そのはずなのに、なぜかブルプラは気にかけず条件を付け加える。
「安心して下さい。煌太様はブルプラと裸同士でベタベタしたことがあるので、今夜はロゼッタさんと月音様の間で寝て貰いますから。あと会話が一定時間行われなかったとき、このスプラッシュロボットで起します」
「誤解を誘発させることを言っておいて、そのまま流すのはやめてくれ。マッサージな?一応言っておくと、ブルプラが俺に本格マッサージしただけだからな?ベタベタって表現はオイルの事だから」
一つ一つの発言に気を付けないといけない状況が続き、寝る前から気疲れが絶えない。
よって小さな焦燥が募る一方で狼狽えてしまうのだが、それがロゼッタからしたら怪しく映った。

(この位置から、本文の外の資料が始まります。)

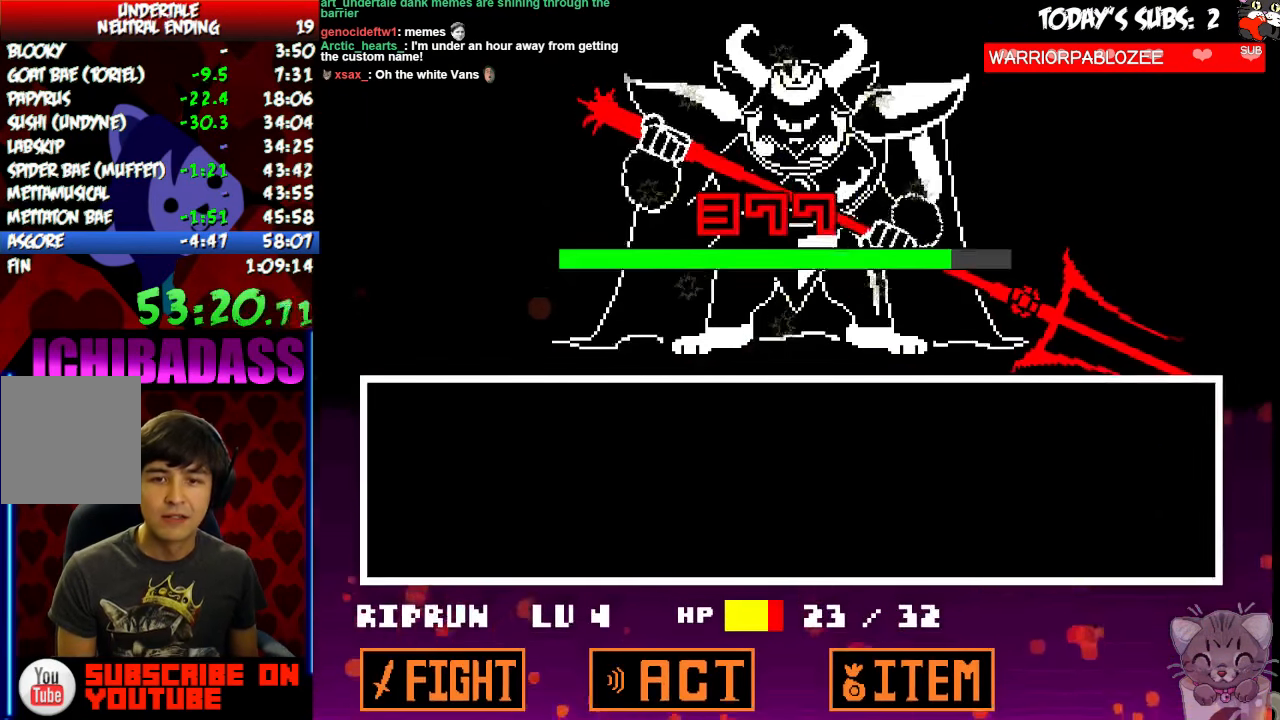
{"keys": ["z"], "events": [[33, "z", "down"], [100, "z", "up"], [233, "z", "down"], [300, "z", "up"], [333, "x", "down"], [400, "x", "up"], [467, "z", "down"]]}
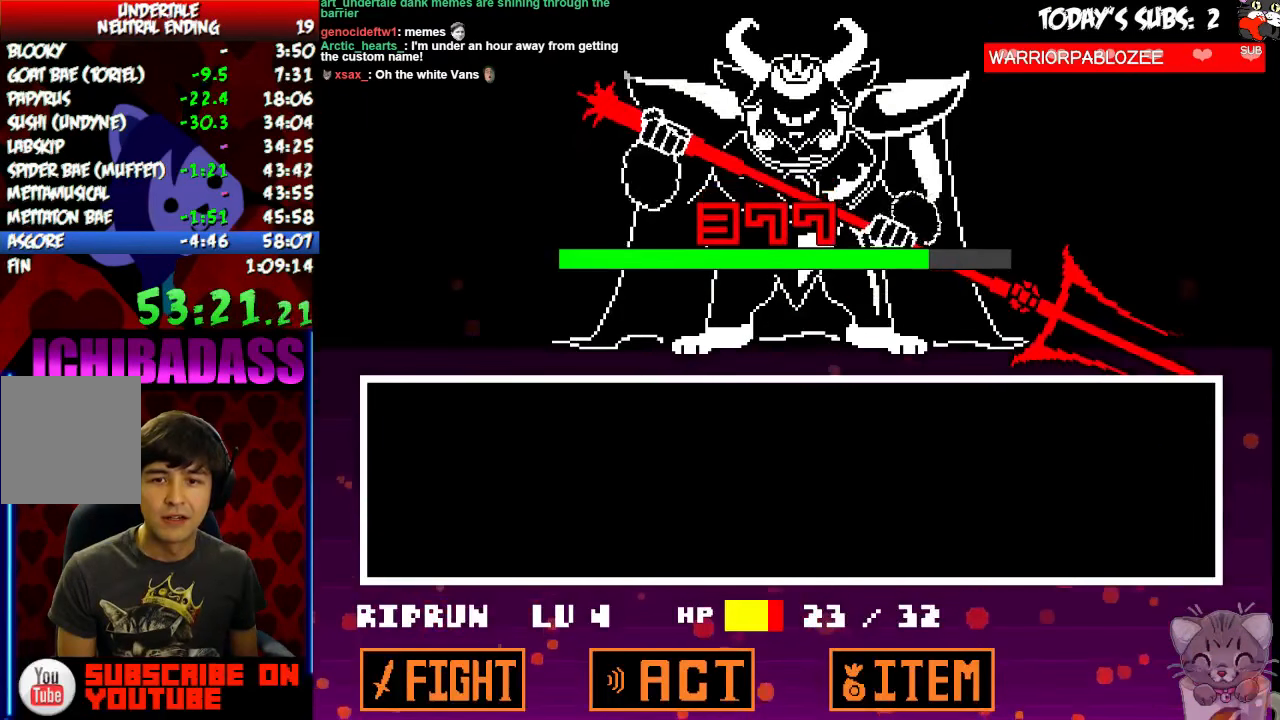
{"keys": [], "events": [[33, "x", "down"], [33, "z", "up"], [100, "x", "up"], [166, "z", "down"], [233, "x", "down"], [233, "z", "up"], [300, "x", "up"], [433, "x", "down"], [500, "x", "up"]]}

「必死に言い訳する辺り、ちょっと後ろめたいことがあったみたいね。ただもう長く一緒に住んでいるから、もし過ちがあっても驚かないわよ」
「ロゼッタまで勘弁してくれ。俺がアンドロイドに欲情なんてするわけ…な………」
そこで言葉が止まってしまう。
マッサージのことを思い出す心当たりがあるから、下手に断言しづらかった。
そんな嘘を吐くのが苦手な彼の様子を見かねて、月音はフォローを入れる。
「ボディメンテナンスで触れ合うのは変な話じゃないです。それで邪な気持ちが芽生えても、それは健全な男子の証拠だと私は考えます」
「今、明らかに気を遣われて女性後輩に男子を説かれてしまった………。分かった。これは、あれだ。もう全部認める!罰ゲームも受け入れるし、何でも好きに言ってくれ!」
「開き直ることで有耶無耶にしようとしている。さすが煌太先輩、素晴らしいです。ここで人生の先輩らしい貫録を披露してくれたわけですね」
「いや、ボコボコすぎる貫録だろ。あと本音を言ってしまえば、サンドバッグに徹することで早く済ませるのが得策だと考えたからだぞ」
「煌太先輩は正直者ですね。そして、もう何もかも手遅れなのが解釈一致です」
「どういう印象を俺に持っていたんだよ………。俺が知っている尊敬や憧れとは違ったのか?」
あれこれと翻弄され続けてしまい、もはや煌太は彼女ら三人に疑惑の眼差しを向けてしまう。
しかし、そんなのは全て杞憂だ。
ロゼッタは使命のことを除いても煌太を心から信頼しているし、尊敬している。
そしてブルプラは彼のことが大好きであり、それは月音も同じ感覚だろう。
これらに恋愛感情は含まれて無いものの、それでも一番の大事な相手だと言いきれる。
それにちょっとした意地悪な発言が続くのは、彼女らがあまりにも正直者で煌太の存在に甘えているだけの話だった。